* _Instructions for the task_:
Set down the records once more, please, exactly and with the pictures left out.

------------------------------------------------------------

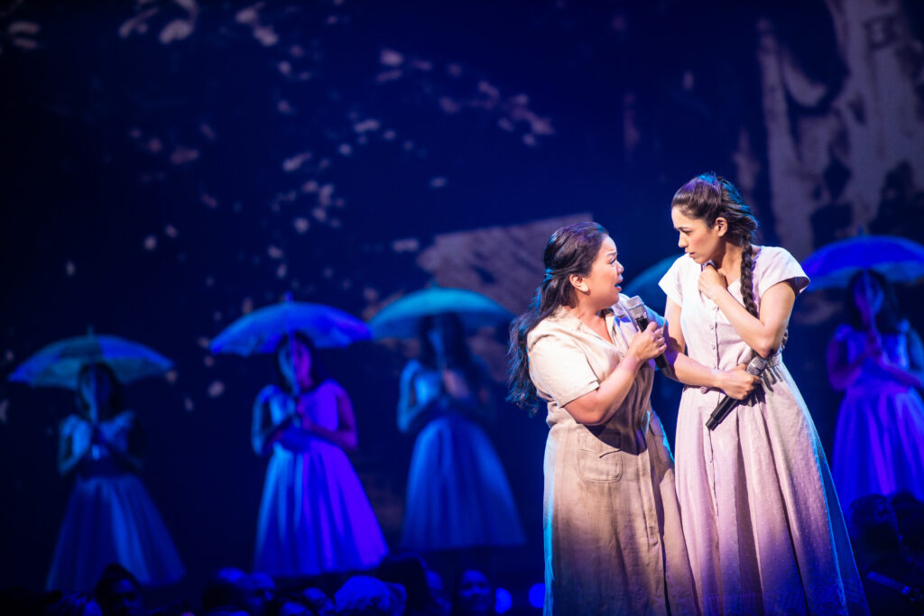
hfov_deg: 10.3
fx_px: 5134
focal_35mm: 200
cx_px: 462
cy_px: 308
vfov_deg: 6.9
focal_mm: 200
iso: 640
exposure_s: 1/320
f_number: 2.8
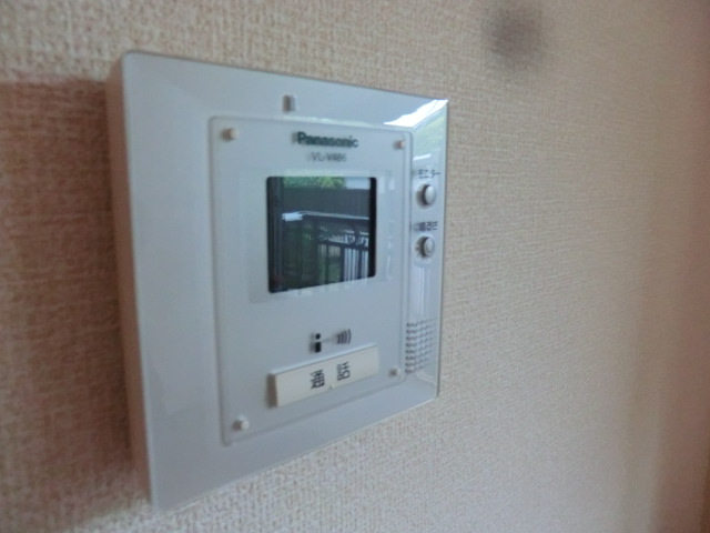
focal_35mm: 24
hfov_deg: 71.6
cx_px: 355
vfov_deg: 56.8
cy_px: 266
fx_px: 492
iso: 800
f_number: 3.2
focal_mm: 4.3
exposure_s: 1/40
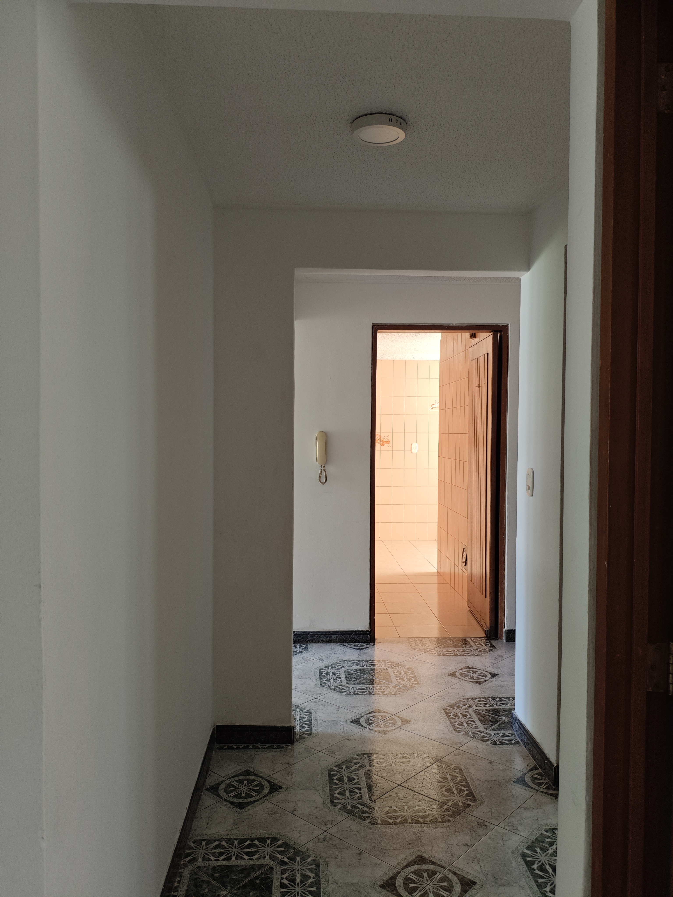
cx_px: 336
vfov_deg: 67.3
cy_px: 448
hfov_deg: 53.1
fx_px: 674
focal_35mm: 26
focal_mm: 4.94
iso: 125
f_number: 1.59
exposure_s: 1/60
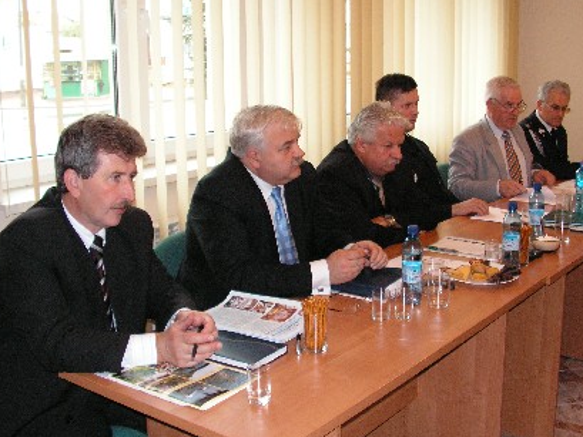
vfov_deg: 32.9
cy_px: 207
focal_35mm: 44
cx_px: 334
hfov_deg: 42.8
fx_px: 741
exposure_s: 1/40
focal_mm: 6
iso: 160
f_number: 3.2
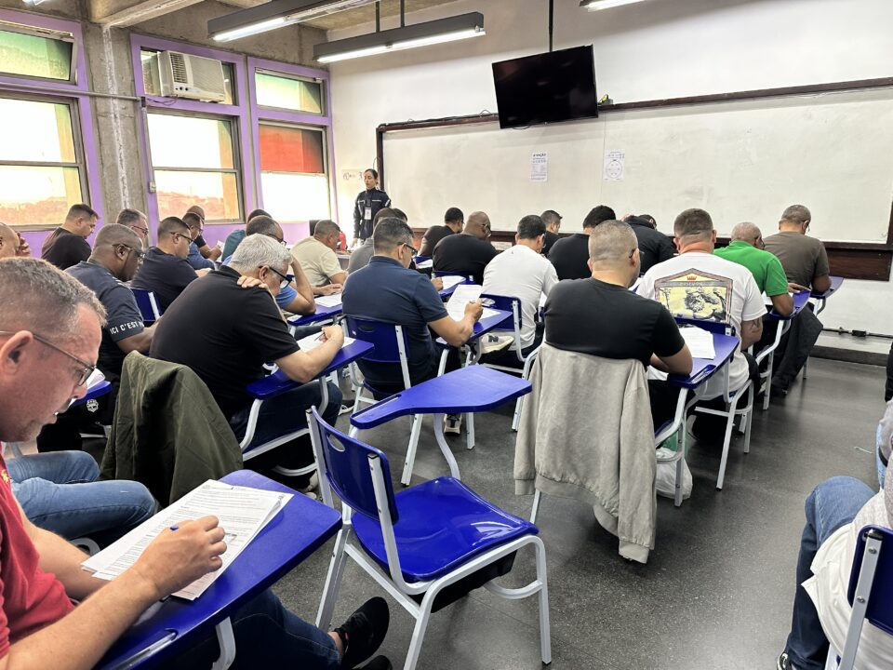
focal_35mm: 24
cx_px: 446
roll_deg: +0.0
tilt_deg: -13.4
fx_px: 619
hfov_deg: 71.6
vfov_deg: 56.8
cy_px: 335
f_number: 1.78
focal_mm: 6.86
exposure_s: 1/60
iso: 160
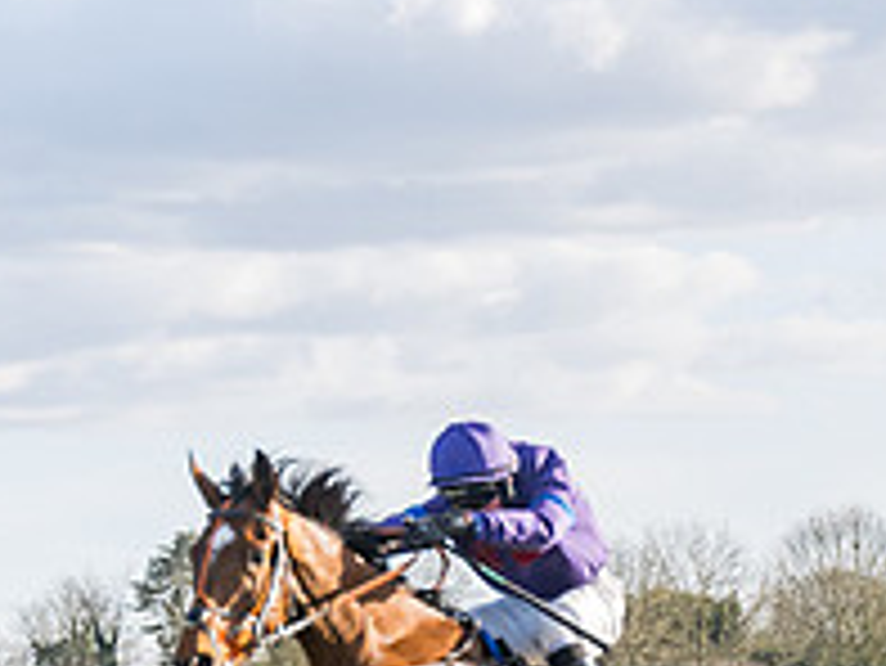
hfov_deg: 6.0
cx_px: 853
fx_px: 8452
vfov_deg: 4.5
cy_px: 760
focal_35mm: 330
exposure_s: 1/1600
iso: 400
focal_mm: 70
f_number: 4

------------------------------------------------------------

* _Task output_:
hfov_deg: 10.3
fx_px: 5134
focal_35mm: 200
cx_px: 462
cy_px: 308
vfov_deg: 6.9
focal_mm: 200
iso: 640
exposure_s: 1/320
f_number: 2.8
focal_35mm: 24
hfov_deg: 71.6
cx_px: 355
vfov_deg: 56.8
cy_px: 266
fx_px: 492
iso: 800
f_number: 3.2
focal_mm: 4.3
exposure_s: 1/40
cx_px: 336
vfov_deg: 67.3
cy_px: 448
hfov_deg: 53.1
fx_px: 674
focal_35mm: 26
focal_mm: 4.94
iso: 125
f_number: 1.59
exposure_s: 1/60
vfov_deg: 32.9
cy_px: 207
focal_35mm: 44
cx_px: 334
hfov_deg: 42.8
fx_px: 741
exposure_s: 1/40
focal_mm: 6
iso: 160
f_number: 3.2
focal_35mm: 24
cx_px: 446
roll_deg: +0.0
tilt_deg: -13.4
fx_px: 619
hfov_deg: 71.6
vfov_deg: 56.8
cy_px: 335
f_number: 1.78
focal_mm: 6.86
exposure_s: 1/60
iso: 160
hfov_deg: 6.0
cx_px: 853
fx_px: 8452
vfov_deg: 4.5
cy_px: 760
focal_35mm: 330
exposure_s: 1/1600
iso: 400
focal_mm: 70
f_number: 4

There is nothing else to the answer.